Mr. Sabin, who had been walking restlessly up and down the room, came and stood over her, leaning upon his wonderful stick.
“Helène,” he said gravely, “for your own sake, and for your country’s sake, I charge you to consider well what you are doing. What does it matter to you if Henri is even as bad as you say, which, mark you, I deny. He is the King of France! Personally, you can be strangers if you please, but marry him you must. You need not be his wife, but you must be his queen! Almost you make me ask myself whether I am talking to Helène of Bourbon, a Princess Royal of France, or to a love-sick English country girl, pining for a sweetheart, whose highest ambition it is to bear children, and whose destiny is to become a drudge. May God forbid it! May God forbid, that after all these years of darkness you should play me false now when the dawn is already lightening the sky.
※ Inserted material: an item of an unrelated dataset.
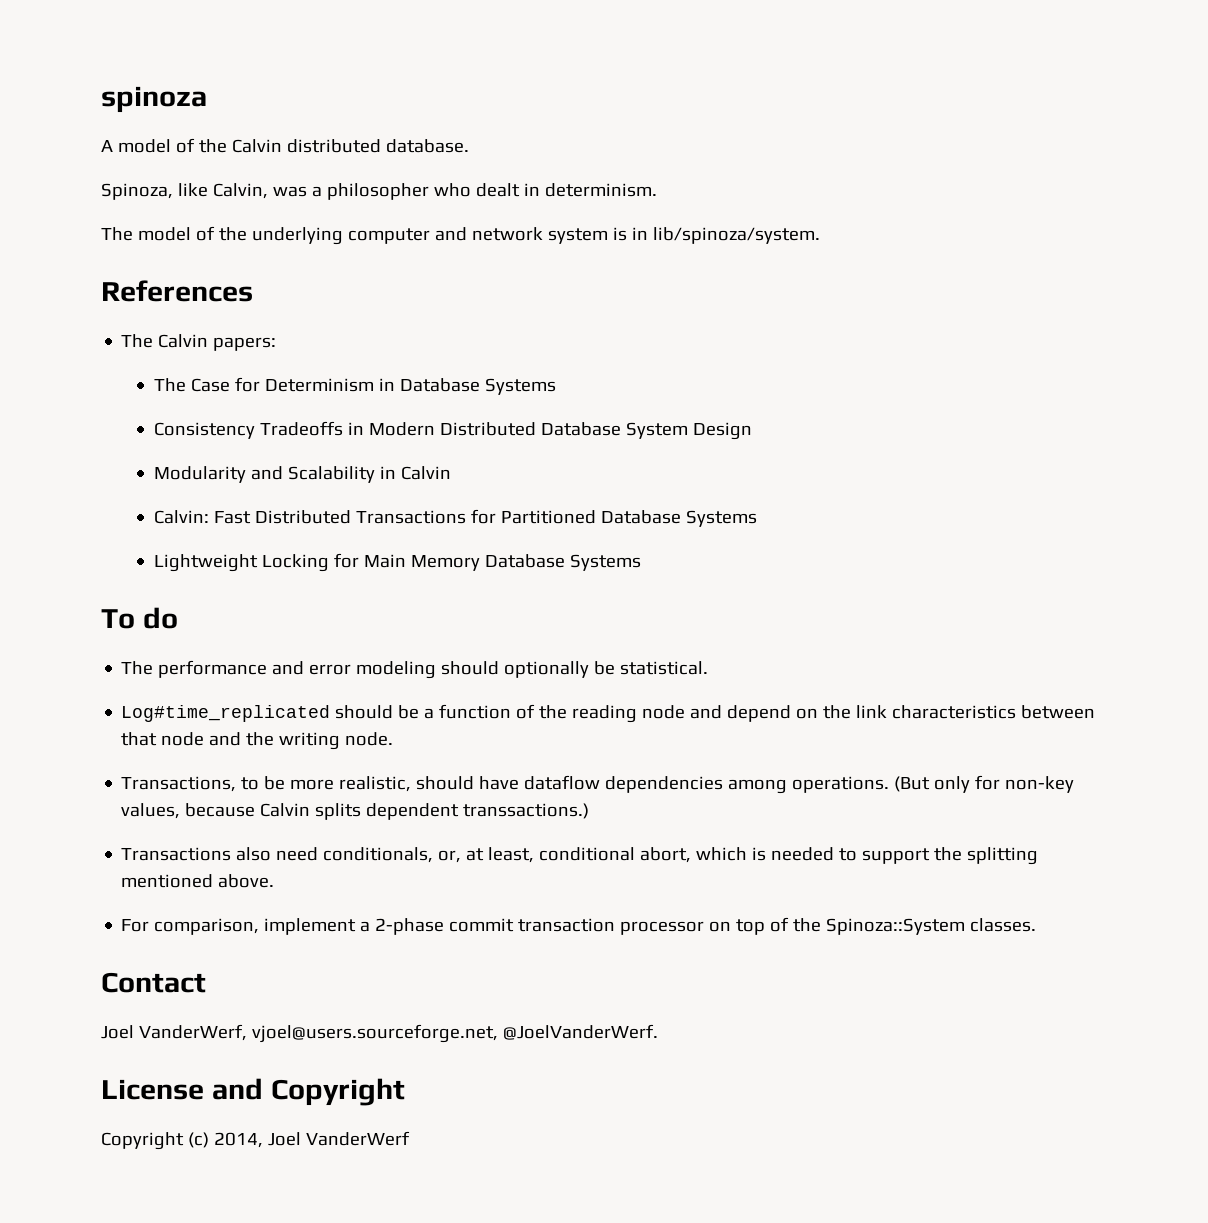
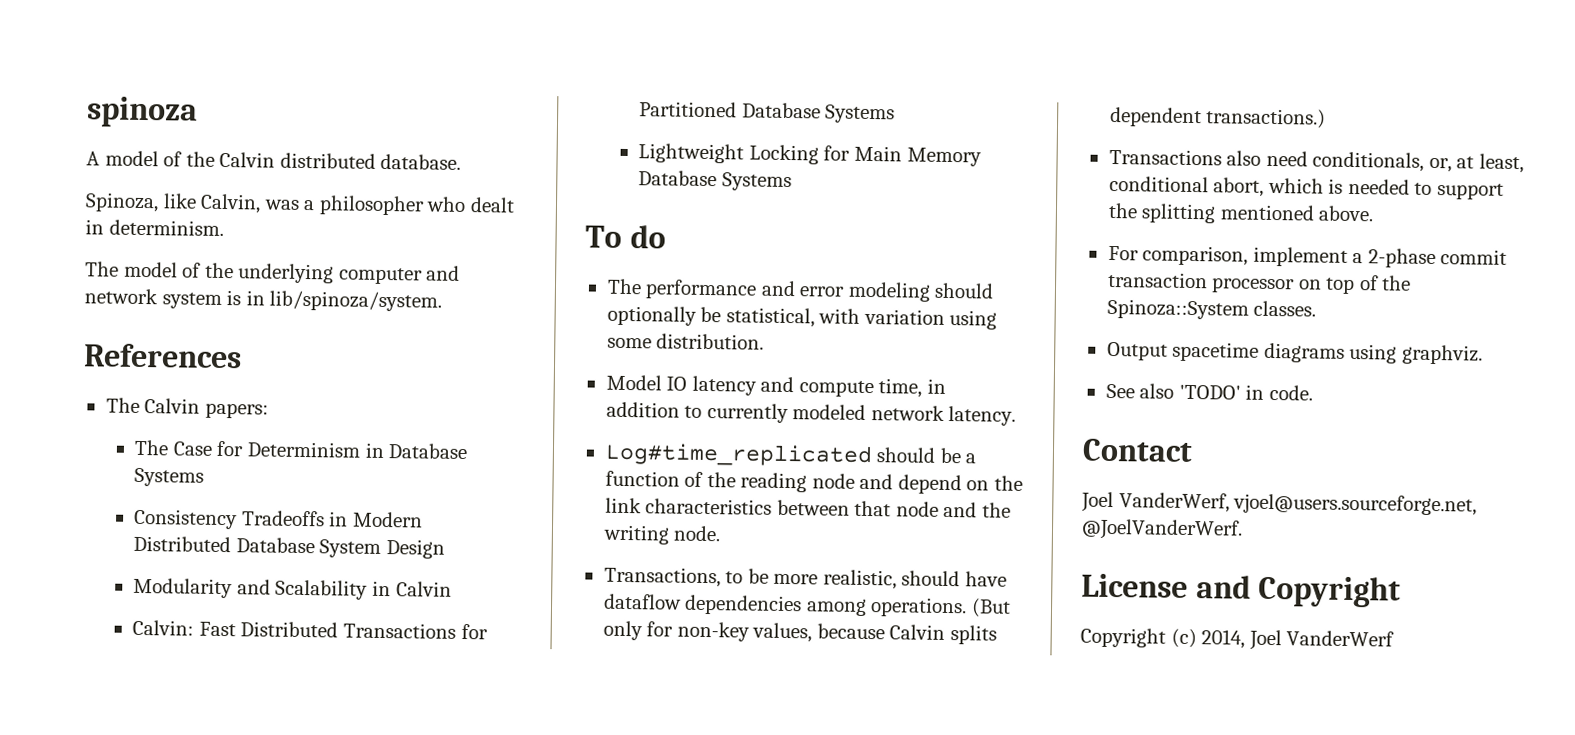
[620,661,709,675] statistical. -> [725,307,998,330] [606,333,765,350] [605,374,946,398] [605,401,1017,426] statistical, with variation using some distribution. // Model IO latency and compute time, in addition to currently modeled network latency.
[463,803,590,819] transsactions.) -> [1206,108,1327,129] transactions.)
(1037, 925) none -> [1106,341,1483,365] [1105,383,1313,401] // Output spacetime diagrams using graphviz. // See also 'TODO' in code.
Sink your sex! Forget it! Remember that you are more than a woman—you are royal, and your country has the first claim upon your heart. The dignity which exalts demands also sacrifices! Think of your great ancestors, who died with this prayer upon their lips—that one day their children’s children should win again the throne which they had lost. Their eyes may be upon you at this moment. Give me a single reason for this change in you—one single valid reason, and I will say no more.”
She was silent; the colour was coming and going in her cheeks. She was deeply moved; the honest passion in his tone had thrilled her.
“I would not dare to suggest, even in a whisper, to myself,” he went on, his dark eyes fixed upon her, and his voice lowered, “that Helène of Bourbon, Princess of Brittany, could set a greater price upon the love of a man—and that man an Englishman—than upon her country’s salvation. I would not even suffer so dishonouring a thought to creep into my brain. Yet I will remember that you are a girl—a woman—that is to say, a creature of strange moods; and I remind you that the marriage of a queen entails only the giving of a hand, her heart remains always at her disposal, and never yet has a queen of France been without her lover!”
She looked up at him with burning cheeks.
“You have spoken bitterly to me,” she said, “but from your point of view I have deserved it. Perhaps I have been weak; after all, men are not so very different. They are all ignoble. You are right when you call us women creatures of moods. To-day I should prefer the convent to marriage with any man. But listen! If you can persuade me that my marriage with Henri is necessary for his acceptance by the people of France, if I am assured of that, I will yield.”
Mr. Sabin drew a long breath of relief, Blanche had succeeded, then. Even in that moment he found time to realise that, without her aid, he would have run a terrible risk of failure. He sat down and spoke calmly, but impressively.
“From my point of view,” he said, “and I have considered the subject exhaustively, I believe that it is absolutely necessary. You and Henri represent the two great Houses, who might, with almost equal right, claim the throne. The result of your union must be perfect unanimity. Now, suppose that Henri stands alone; don’t you see that your cousin, Louis of Bourbon, is almost as near in the direct line? He is young and impetuous, without ballast, but I believe ambitious. He would be almost sure to assert himself. At any rate, his very existence would certainly lead to factions, and the splitting up of nobles into parties. This is the greatest evil we could possibly have to face. There must be no dissensions whatever during the first generation of the re-established monarchy. The country would not be strong enough to bear it. With you married to Henri, the two great Houses of Bourbon and Ortrens are allied. Against their representative there would be no one strong enough to lift a hand. Have I made it clear?”
“Yes,” the girl answered, “you have made it very clear. Will you let me consider for a few moments?”